The usual rationale of anti-VEGF therapy is to decrease angiogenesis and ‘normalize’ immature leaky tumor vasculature, although a role for disruption of autocrine VEGF receptor-mediated signaling has also been postulated.2, 32 Our data shows that expression of VEGF together with VEGFR-1 is prognostically important, supporting a role for autocrine VEGFR-1-mediated signaling in the clinical course of DLBCL. Although further validation in an independent, preferably prospective study is necessary to verify the prognostic significance of expression of VEGFR-1 in combination with VEGF, the fact that two independent studies confirm the strong association between expression of VEGF and VEGFR-1 in DLBCL suggests that the biology is real.

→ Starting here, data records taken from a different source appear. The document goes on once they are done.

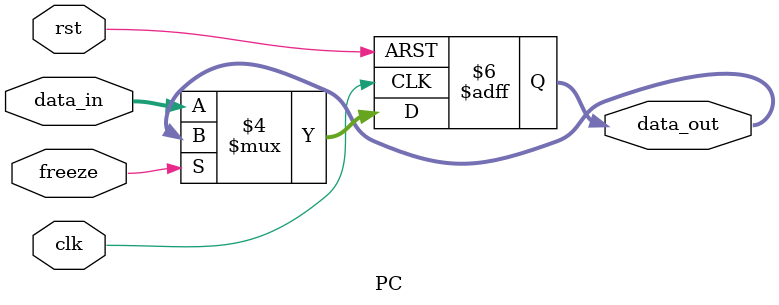
<source format=v>
module PC #(
    parameter DATA_LEN = 32
) (
    input wire  clk, rst,
    input wire [DATA_LEN - 1 : 0] data_in,
    input wire                    freeze,
    output reg [DATA_LEN - 1 : 0] data_out
);

    always @(posedge clk or negedge rst) begin
        if(~rst)
            data_out <= 'b0;
        else begin
            if(freeze) begin
                data_out <= data_out;
            end
            else
                data_out <= data_in;
        end    
    end

    
endmodule
</source>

Inhibitors directed at both VEGF and its receptors, including antibodies, recombinant proteins and orally active small molecules, are in various stages of testing in both solid tumors and hematopoietic malignancies. The serious vascular side effects of VEGF-directed therapy33 (stroke, myocardial infarction) is of particular concern in the substantial proportion of DLBCL patients over the age of 65 and the relative side effect profiles of the numerous VEGF receptor inhibitors will be an important consideration in clinical practice. As clinical testing of VEGF-directed therapy in DLBCL continues, the efficacy of the various available inhibitors in disrupting autocrine VEGFR-1-mediated signaling should be considered and the relationship of VEGF and VEGFR-1 expression at baseline to therapy response should be explored. It will also be interesting to see whether the prognostic impact of VEGF and VEGFR-1 expression remains relevant in patients treated with rituximab in addition to anthracycline-based chemotherapy. However, regardless of the outcome of such a study, the results presented here remain relevant given their implications for another therapeutic target currently moving into clinical practice, namely VEGF and VEGF-receptor signaling.